We get to see two dances. A welcome dance and a dance for happiness and hope. It seems a bit messy and you can't really call the dance really beautiful, but it's nice to see. The older women dance with pride, the young girls with a little bit of shame. That will be fine. The youngest dances in boxer shorts and with a pig bone on her head.
Cannibalism on the Sepik river
We continue our tour through the village. We are told that the Dutch evangelists were almost eaten by cannibals, but the word of God saved them. Of course. According to these local sources, the Dutch were the first to venture into and exit the dangerous Sepik area. They made friends here.
One Mr. Jansen who built the medical center here is especially popular. And cannibals are long gone. “My grandpa ate humans, but only enemies, not whity's like you”. Good thing, too. And with this reassurance we walk back to the canoe. We do get a coconut for thirst. Just what we needed!
Our residence Govermas
We arrive at what will be our abode; Govermas. Here we prepare for a visit to the village. I am very curious, because it looks beautiful from a distance. It is a short walk along, or rather because it is so dry, the riverbed. We walk around this fantastic village and see one beautiful house after another.
All built on stilts, against flooding and cold from the ground. There are palm trees and banana plants everywhere. There are dogs, cats and pigs around. We even see a tame hawk. There are also a lot of children running around, naked with big bellies. The latter is due to the worms in their stomachs. By the way, there are also mosquitoes and I'm going crazy.
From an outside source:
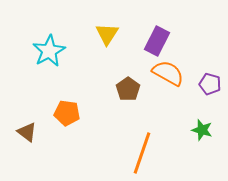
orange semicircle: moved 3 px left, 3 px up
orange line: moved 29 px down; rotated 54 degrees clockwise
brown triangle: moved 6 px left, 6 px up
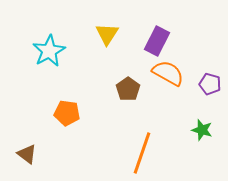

We decide to go to the waterfall. After a very short dive we think it's enough. Too many mosquitoes gather around this delightful water source. So quickly back to the village. Here we are received by the sound of a drum. It almost sounds like a sign of war. But it's not, it's a sing-sing.
Men and one woman are ready jumping and singing in a circle. This sing-sing also looks a bit uncomfortable, but fun. The men are nicely dressed with headdresses and also have a penis sheath on. Something that we have not seen before but expected. But don't worry, no bare buttocks. The men all wear boxers or shorts under their skirts.
After the performance we walk slowly back to the hut. Thunderstorms are approaching and we can't wait for it to cool down a bit. My eyes need some rest and I decide to go to bed early and get some sleep. Hopefully this night without waking up in pain.
Burnt eyes on the Sepik river
Burning your eyes hurts. My greatest fear is not death, not even deep water, but blindness. I think being blind is the worst of all. On the Sepik River in Papua New Guinea, I burned my eyes for the first, and hopefully last, in my life. Now I've lived on the equator for almost a year, I didn't have sunglasses. I sailed for days across the Atlantic Ocean, I had no problems with the glare in the water. But one full day on the Sepik River, 160 miles sailing in Papua New Guinea and I wake up almost screaming in the night of pain. My eyes burn, sting and tear!
It feels like the front layer of my eyes is slowly being peeled off, as if my lids have turned into razor blades that glide painfully slowly over my eyes. I dare not rub my eyes with my hands, because I caught a fish this afternoon that accidentally jumped into our boat. That in between. Then the sheet, but it is unbearable. Yuri soon wakes up. Put some painkillers in there. I can't lie down, nor do I open my eyes. The fear strikes; what if i go blind?!
After a while the painkillers start to work and I can resume sleep. The next morning everything seems to be working fine again. Until I want to transfer something from my mobile to the iPad. I don't see clearly at all. The pain is pretty much gone. A small army of men with little hammers gather behind my eyes, but I can see, I can see. Just not sharp yet...
So today I'm wearing Yuri's glasses. Why don't I have sunglasses myself? Well, I did have one, but Yuri sat on it in the first week of the trip. So I don't have that anymore. Fortunately, Yuri still has one that I now put on my head with all the love. It gives my eyes some peace. Let's just hope Yuri doesn't burn his eyes.
The adventures on the Sepik River will continue in a next blog.